• _Work task_: I need the entries printed again word for word, without the images.

• _Dataset excerpts_:

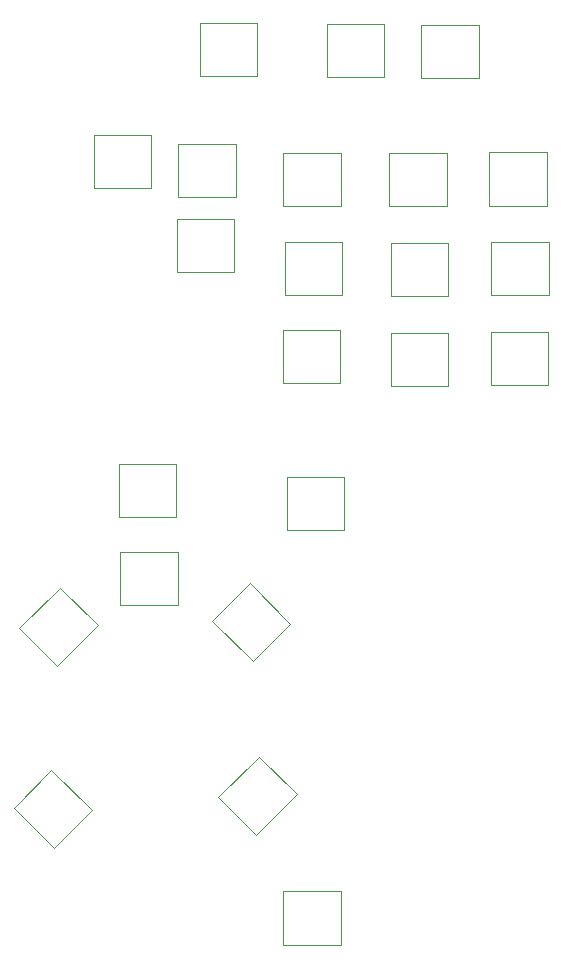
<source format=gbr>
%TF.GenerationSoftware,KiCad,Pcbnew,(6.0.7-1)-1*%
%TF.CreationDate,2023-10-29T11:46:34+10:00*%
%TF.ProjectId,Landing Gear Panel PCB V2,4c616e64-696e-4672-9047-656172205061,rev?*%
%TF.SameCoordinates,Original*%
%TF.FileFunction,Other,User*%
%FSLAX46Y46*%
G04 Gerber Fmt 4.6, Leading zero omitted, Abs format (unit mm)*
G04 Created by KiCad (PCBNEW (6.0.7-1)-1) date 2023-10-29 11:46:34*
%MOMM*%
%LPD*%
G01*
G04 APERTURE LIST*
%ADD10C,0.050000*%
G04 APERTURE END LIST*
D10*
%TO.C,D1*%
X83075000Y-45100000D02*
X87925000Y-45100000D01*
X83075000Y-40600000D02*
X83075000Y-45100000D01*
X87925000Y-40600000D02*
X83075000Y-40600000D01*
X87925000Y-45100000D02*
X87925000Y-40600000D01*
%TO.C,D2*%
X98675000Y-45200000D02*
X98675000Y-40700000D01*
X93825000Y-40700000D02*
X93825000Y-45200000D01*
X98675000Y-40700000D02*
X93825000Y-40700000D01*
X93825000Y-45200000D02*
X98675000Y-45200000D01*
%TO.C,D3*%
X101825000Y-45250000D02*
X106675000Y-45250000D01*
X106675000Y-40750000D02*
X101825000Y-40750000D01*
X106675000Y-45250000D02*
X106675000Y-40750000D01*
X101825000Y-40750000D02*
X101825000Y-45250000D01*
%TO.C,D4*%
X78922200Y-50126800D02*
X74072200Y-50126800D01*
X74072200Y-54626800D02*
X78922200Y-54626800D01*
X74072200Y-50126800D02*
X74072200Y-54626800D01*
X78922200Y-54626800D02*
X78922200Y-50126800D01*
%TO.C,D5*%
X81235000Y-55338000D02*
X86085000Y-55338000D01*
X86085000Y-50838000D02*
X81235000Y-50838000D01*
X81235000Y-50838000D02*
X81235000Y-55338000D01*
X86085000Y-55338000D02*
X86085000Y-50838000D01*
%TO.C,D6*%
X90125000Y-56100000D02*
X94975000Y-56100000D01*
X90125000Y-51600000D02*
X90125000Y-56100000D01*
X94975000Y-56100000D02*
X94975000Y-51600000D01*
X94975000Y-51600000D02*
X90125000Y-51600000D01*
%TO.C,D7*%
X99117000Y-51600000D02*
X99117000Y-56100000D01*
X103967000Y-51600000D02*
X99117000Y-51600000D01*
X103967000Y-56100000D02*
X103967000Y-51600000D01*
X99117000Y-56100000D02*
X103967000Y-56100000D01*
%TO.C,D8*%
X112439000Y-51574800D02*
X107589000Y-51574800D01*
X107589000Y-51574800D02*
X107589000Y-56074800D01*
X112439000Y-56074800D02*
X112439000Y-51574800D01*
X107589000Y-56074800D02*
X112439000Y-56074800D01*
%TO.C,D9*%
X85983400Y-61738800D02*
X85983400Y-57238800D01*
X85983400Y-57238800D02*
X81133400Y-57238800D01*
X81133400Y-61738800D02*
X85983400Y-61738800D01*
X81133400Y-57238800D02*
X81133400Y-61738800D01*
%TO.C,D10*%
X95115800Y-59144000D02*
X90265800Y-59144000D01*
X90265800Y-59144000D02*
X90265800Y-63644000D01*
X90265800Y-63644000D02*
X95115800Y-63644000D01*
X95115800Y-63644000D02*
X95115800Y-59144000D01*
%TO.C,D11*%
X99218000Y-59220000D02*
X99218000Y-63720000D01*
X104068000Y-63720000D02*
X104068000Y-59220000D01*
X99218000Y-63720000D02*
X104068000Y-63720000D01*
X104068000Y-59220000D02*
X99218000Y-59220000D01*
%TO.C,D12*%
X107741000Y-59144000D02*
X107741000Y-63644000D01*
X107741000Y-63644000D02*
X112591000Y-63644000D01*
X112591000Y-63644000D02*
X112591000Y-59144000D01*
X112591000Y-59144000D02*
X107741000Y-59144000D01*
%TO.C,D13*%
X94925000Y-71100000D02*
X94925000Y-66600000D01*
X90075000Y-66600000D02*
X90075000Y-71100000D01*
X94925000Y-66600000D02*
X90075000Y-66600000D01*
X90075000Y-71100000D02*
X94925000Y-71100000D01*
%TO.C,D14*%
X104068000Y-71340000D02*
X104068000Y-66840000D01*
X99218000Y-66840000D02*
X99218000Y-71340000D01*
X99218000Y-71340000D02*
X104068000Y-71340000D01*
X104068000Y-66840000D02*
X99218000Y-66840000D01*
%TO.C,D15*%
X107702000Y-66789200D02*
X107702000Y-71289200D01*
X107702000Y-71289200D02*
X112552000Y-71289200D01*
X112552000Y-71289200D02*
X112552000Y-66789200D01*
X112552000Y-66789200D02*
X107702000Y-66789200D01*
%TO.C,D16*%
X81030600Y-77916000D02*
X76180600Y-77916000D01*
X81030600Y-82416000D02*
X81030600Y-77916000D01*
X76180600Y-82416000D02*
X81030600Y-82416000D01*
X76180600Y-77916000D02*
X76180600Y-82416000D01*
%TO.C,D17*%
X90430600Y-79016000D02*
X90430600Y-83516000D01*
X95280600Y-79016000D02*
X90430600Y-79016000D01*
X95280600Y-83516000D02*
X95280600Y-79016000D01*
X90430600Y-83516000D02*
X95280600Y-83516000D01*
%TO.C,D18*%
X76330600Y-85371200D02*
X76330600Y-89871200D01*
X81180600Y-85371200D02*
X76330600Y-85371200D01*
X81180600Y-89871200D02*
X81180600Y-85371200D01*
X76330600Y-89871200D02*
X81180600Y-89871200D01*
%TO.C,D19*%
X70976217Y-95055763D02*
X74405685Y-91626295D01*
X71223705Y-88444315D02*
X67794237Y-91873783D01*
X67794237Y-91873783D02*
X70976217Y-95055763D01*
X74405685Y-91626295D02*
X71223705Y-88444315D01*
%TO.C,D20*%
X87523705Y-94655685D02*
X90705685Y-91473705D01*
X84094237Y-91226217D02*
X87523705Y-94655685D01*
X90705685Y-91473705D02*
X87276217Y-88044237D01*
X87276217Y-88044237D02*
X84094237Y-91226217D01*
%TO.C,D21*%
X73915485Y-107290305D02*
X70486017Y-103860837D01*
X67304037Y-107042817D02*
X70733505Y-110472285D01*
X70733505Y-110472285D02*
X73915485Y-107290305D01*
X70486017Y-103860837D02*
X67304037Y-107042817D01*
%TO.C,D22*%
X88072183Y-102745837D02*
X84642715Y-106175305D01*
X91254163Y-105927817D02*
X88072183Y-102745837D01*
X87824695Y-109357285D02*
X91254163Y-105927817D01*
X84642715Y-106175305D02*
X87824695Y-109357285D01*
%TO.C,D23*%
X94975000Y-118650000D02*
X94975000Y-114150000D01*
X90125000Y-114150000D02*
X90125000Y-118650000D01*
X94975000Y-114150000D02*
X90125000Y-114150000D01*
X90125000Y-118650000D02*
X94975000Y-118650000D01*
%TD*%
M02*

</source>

• _Answer section_:
<source format=gbr>
%TF.GenerationSoftware,KiCad,Pcbnew,(6.0.7-1)-1*%
%TF.CreationDate,2023-10-29T11:46:34+10:00*%
%TF.ProjectId,Landing Gear Panel PCB V2,4c616e64-696e-4672-9047-656172205061,rev?*%
%TF.SameCoordinates,Original*%
%TF.FileFunction,Other,User*%
%FSLAX46Y46*%
G04 Gerber Fmt 4.6, Leading zero omitted, Abs format (unit mm)*
G04 Created by KiCad (PCBNEW (6.0.7-1)-1) date 2023-10-29 11:46:34*
%MOMM*%
%LPD*%
G01*
G04 APERTURE LIST*
%ADD10C,0.050000*%
G04 APERTURE END LIST*
D10*
%TO.C,D1*%
X83075000Y-45100000D02*
X87925000Y-45100000D01*
X83075000Y-40600000D02*
X83075000Y-45100000D01*
X87925000Y-40600000D02*
X83075000Y-40600000D01*
X87925000Y-45100000D02*
X87925000Y-40600000D01*
%TO.C,D2*%
X98675000Y-45200000D02*
X98675000Y-40700000D01*
X93825000Y-40700000D02*
X93825000Y-45200000D01*
X98675000Y-40700000D02*
X93825000Y-40700000D01*
X93825000Y-45200000D02*
X98675000Y-45200000D01*
%TO.C,D3*%
X101825000Y-45250000D02*
X106675000Y-45250000D01*
X106675000Y-40750000D02*
X101825000Y-40750000D01*
X106675000Y-45250000D02*
X106675000Y-40750000D01*
X101825000Y-40750000D02*
X101825000Y-45250000D01*
%TO.C,D4*%
X78922200Y-50126800D02*
X74072200Y-50126800D01*
X74072200Y-54626800D02*
X78922200Y-54626800D01*
X74072200Y-50126800D02*
X74072200Y-54626800D01*
X78922200Y-54626800D02*
X78922200Y-50126800D01*
%TO.C,D5*%
X81235000Y-55338000D02*
X86085000Y-55338000D01*
X86085000Y-50838000D02*
X81235000Y-50838000D01*
X81235000Y-50838000D02*
X81235000Y-55338000D01*
X86085000Y-55338000D02*
X86085000Y-50838000D01*
%TO.C,D6*%
X90125000Y-56100000D02*
X94975000Y-56100000D01*
X90125000Y-51600000D02*
X90125000Y-56100000D01*
X94975000Y-56100000D02*
X94975000Y-51600000D01*
X94975000Y-51600000D02*
X90125000Y-51600000D01*
%TO.C,D7*%
X99117000Y-51600000D02*
X99117000Y-56100000D01*
X103967000Y-51600000D02*
X99117000Y-51600000D01*
X103967000Y-56100000D02*
X103967000Y-51600000D01*
X99117000Y-56100000D02*
X103967000Y-56100000D01*
%TO.C,D8*%
X112439000Y-51574800D02*
X107589000Y-51574800D01*
X107589000Y-51574800D02*
X107589000Y-56074800D01*
X112439000Y-56074800D02*
X112439000Y-51574800D01*
X107589000Y-56074800D02*
X112439000Y-56074800D01*
%TO.C,D9*%
X85983400Y-61738800D02*
X85983400Y-57238800D01*
X85983400Y-57238800D02*
X81133400Y-57238800D01*
X81133400Y-61738800D02*
X85983400Y-61738800D01*
X81133400Y-57238800D02*
X81133400Y-61738800D01*
%TO.C,D10*%
X95115800Y-59144000D02*
X90265800Y-59144000D01*
X90265800Y-59144000D02*
X90265800Y-63644000D01*
X90265800Y-63644000D02*
X95115800Y-63644000D01*
X95115800Y-63644000D02*
X95115800Y-59144000D01*
%TO.C,D11*%
X99218000Y-59220000D02*
X99218000Y-63720000D01*
X104068000Y-63720000D02*
X104068000Y-59220000D01*
X99218000Y-63720000D02*
X104068000Y-63720000D01*
X104068000Y-59220000D02*
X99218000Y-59220000D01*
%TO.C,D12*%
X107741000Y-59144000D02*
X107741000Y-63644000D01*
X107741000Y-63644000D02*
X112591000Y-63644000D01*
X112591000Y-63644000D02*
X112591000Y-59144000D01*
X112591000Y-59144000D02*
X107741000Y-59144000D01*
%TO.C,D13*%
X94925000Y-71100000D02*
X94925000Y-66600000D01*
X90075000Y-66600000D02*
X90075000Y-71100000D01*
X94925000Y-66600000D02*
X90075000Y-66600000D01*
X90075000Y-71100000D02*
X94925000Y-71100000D01*
%TO.C,D14*%
X104068000Y-71340000D02*
X104068000Y-66840000D01*
X99218000Y-66840000D02*
X99218000Y-71340000D01*
X99218000Y-71340000D02*
X104068000Y-71340000D01*
X104068000Y-66840000D02*
X99218000Y-66840000D01*
%TO.C,D15*%
X107702000Y-66789200D02*
X107702000Y-71289200D01*
X107702000Y-71289200D02*
X112552000Y-71289200D01*
X112552000Y-71289200D02*
X112552000Y-66789200D01*
X112552000Y-66789200D02*
X107702000Y-66789200D01*
%TO.C,D16*%
X81030600Y-77916000D02*
X76180600Y-77916000D01*
X81030600Y-82416000D02*
X81030600Y-77916000D01*
X76180600Y-82416000D02*
X81030600Y-82416000D01*
X76180600Y-77916000D02*
X76180600Y-82416000D01*
%TO.C,D17*%
X90430600Y-79016000D02*
X90430600Y-83516000D01*
X95280600Y-79016000D02*
X90430600Y-79016000D01*
X95280600Y-83516000D02*
X95280600Y-79016000D01*
X90430600Y-83516000D02*
X95280600Y-83516000D01*
%TO.C,D18*%
X76330600Y-85371200D02*
X76330600Y-89871200D01*
X81180600Y-85371200D02*
X76330600Y-85371200D01*
X81180600Y-89871200D02*
X81180600Y-85371200D01*
X76330600Y-89871200D02*
X81180600Y-89871200D01*
%TO.C,D19*%
X70976217Y-95055763D02*
X74405685Y-91626295D01*
X71223705Y-88444315D02*
X67794237Y-91873783D01*
X67794237Y-91873783D02*
X70976217Y-95055763D01*
X74405685Y-91626295D02*
X71223705Y-88444315D01*
%TO.C,D20*%
X87523705Y-94655685D02*
X90705685Y-91473705D01*
X84094237Y-91226217D02*
X87523705Y-94655685D01*
X90705685Y-91473705D02*
X87276217Y-88044237D01*
X87276217Y-88044237D02*
X84094237Y-91226217D01*
%TO.C,D21*%
X73915485Y-107290305D02*
X70486017Y-103860837D01*
X67304037Y-107042817D02*
X70733505Y-110472285D01*
X70733505Y-110472285D02*
X73915485Y-107290305D01*
X70486017Y-103860837D02*
X67304037Y-107042817D01*
%TO.C,D22*%
X88072183Y-102745837D02*
X84642715Y-106175305D01*
X91254163Y-105927817D02*
X88072183Y-102745837D01*
X87824695Y-109357285D02*
X91254163Y-105927817D01*
X84642715Y-106175305D02*
X87824695Y-109357285D01*
%TO.C,D23*%
X94975000Y-118650000D02*
X94975000Y-114150000D01*
X90125000Y-114150000D02*
X90125000Y-118650000D01*
X94975000Y-114150000D02*
X90125000Y-114150000D01*
X90125000Y-118650000D02*
X94975000Y-118650000D01*
%TD*%
M02*

</source>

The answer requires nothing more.